Start of Dataset content
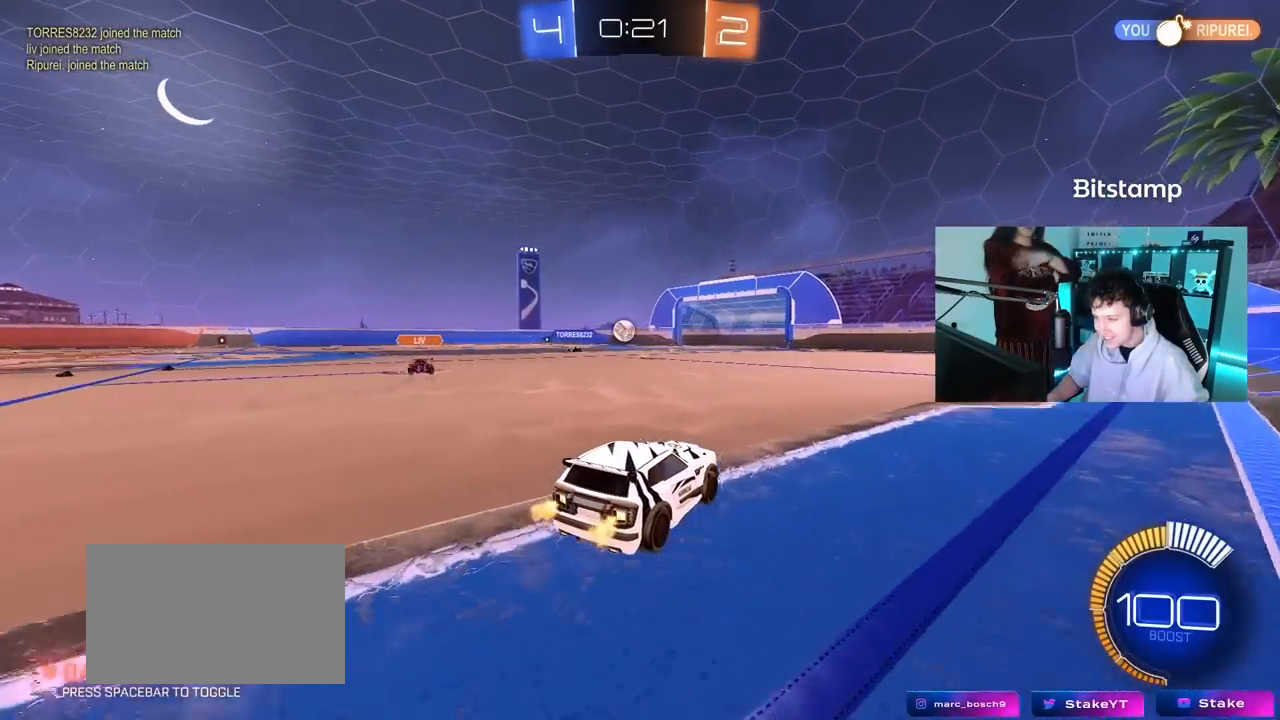
{"keys": ["w"], "mouse": [], "mouse_move": "still", "events": [[317, "a", "down"], [500, "a", "up"]]}
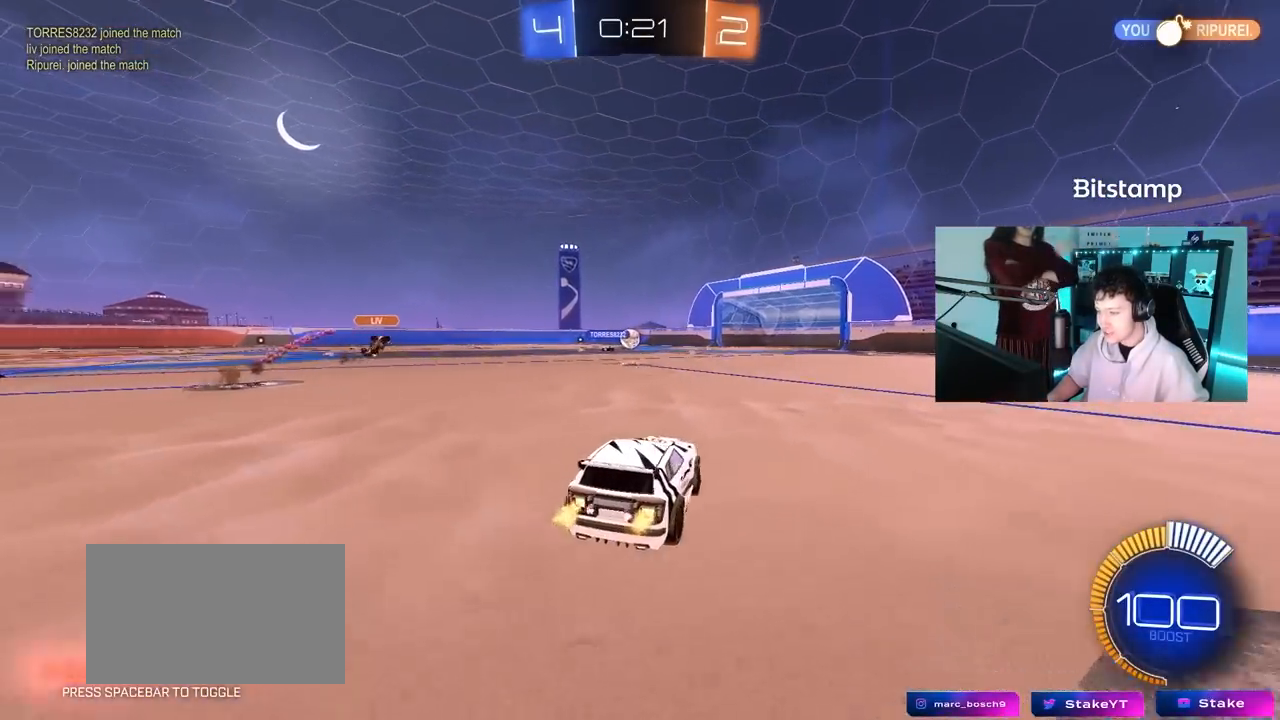
{"keys": ["a", "w"], "mouse": [], "mouse_move": "still", "events": [[333, "a", "down"]]}
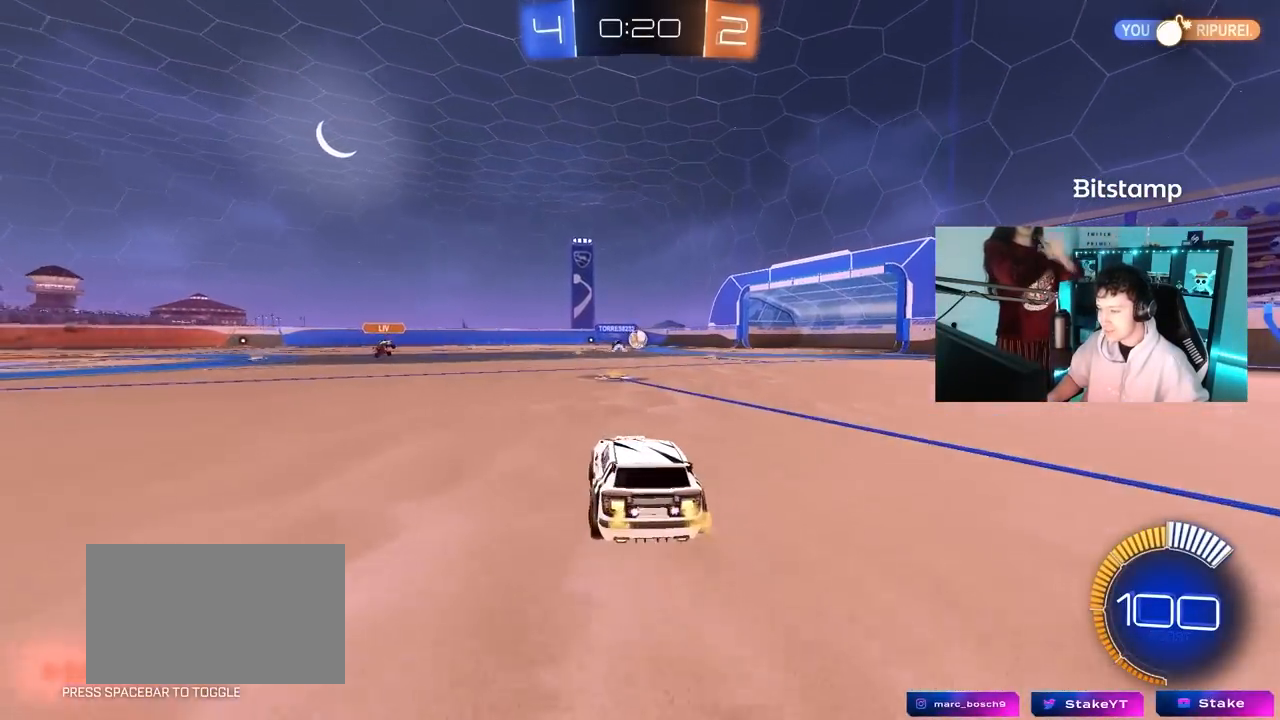
{"keys": ["w"], "mouse": [], "mouse_move": "still", "events": [[17, "a", "up"], [200, "d", "down"], [350, "d", "up"]]}
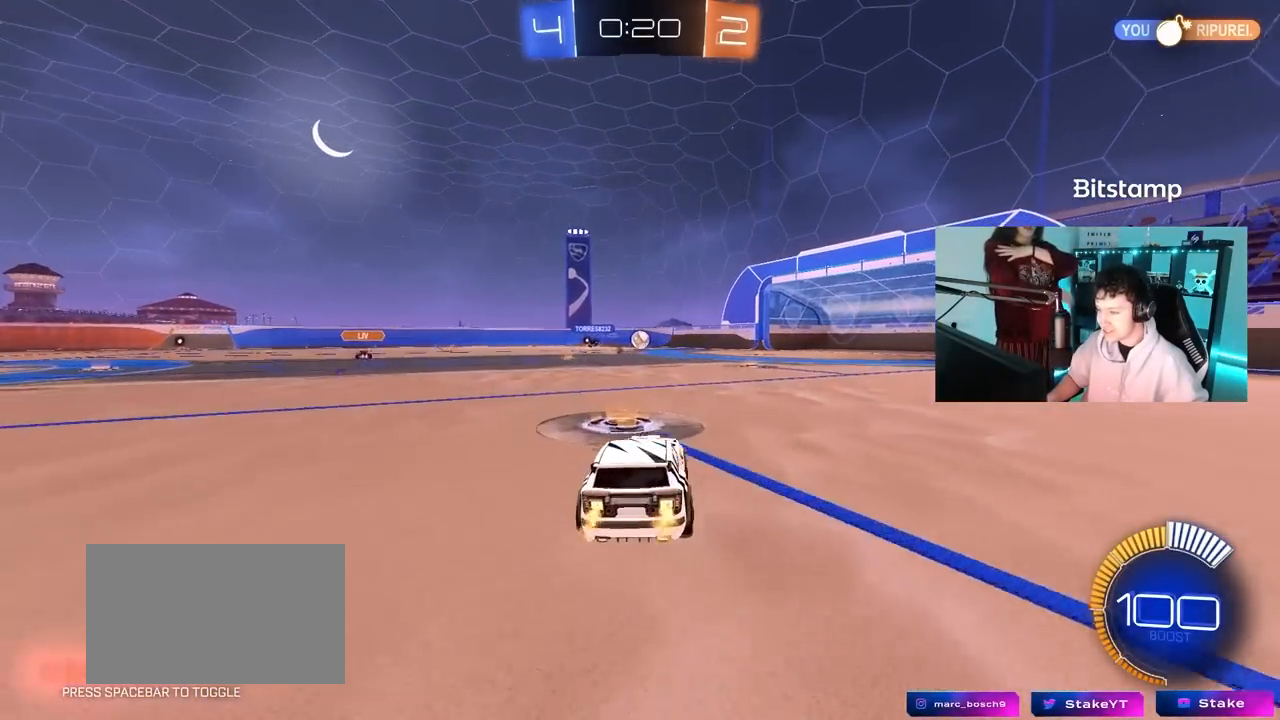
{"keys": ["d", "w"], "mouse": [], "mouse_move": "still", "events": [[167, "d", "down"], [167, "mouse_left", "down"], [317, "mouse_left", "up"], [400, "d", "up"], [500, "d", "down"]]}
End of Dataset content
» **Problem**
Pictures are to be left out; the rest of the listing should be printed exactly.

» **Answer space**
{"keys": ["w"], "mouse": [], "mouse_move": "still", "events": [[317, "a", "down"], [500, "a", "up"]]}
{"keys": ["a", "w"], "mouse": [], "mouse_move": "still", "events": [[333, "a", "down"]]}
{"keys": ["w"], "mouse": [], "mouse_move": "still", "events": [[17, "a", "up"], [200, "d", "down"], [350, "d", "up"]]}
{"keys": ["d", "w"], "mouse": [], "mouse_move": "still", "events": [[167, "d", "down"], [167, "mouse_left", "down"], [317, "mouse_left", "up"], [400, "d", "up"], [500, "d", "down"]]}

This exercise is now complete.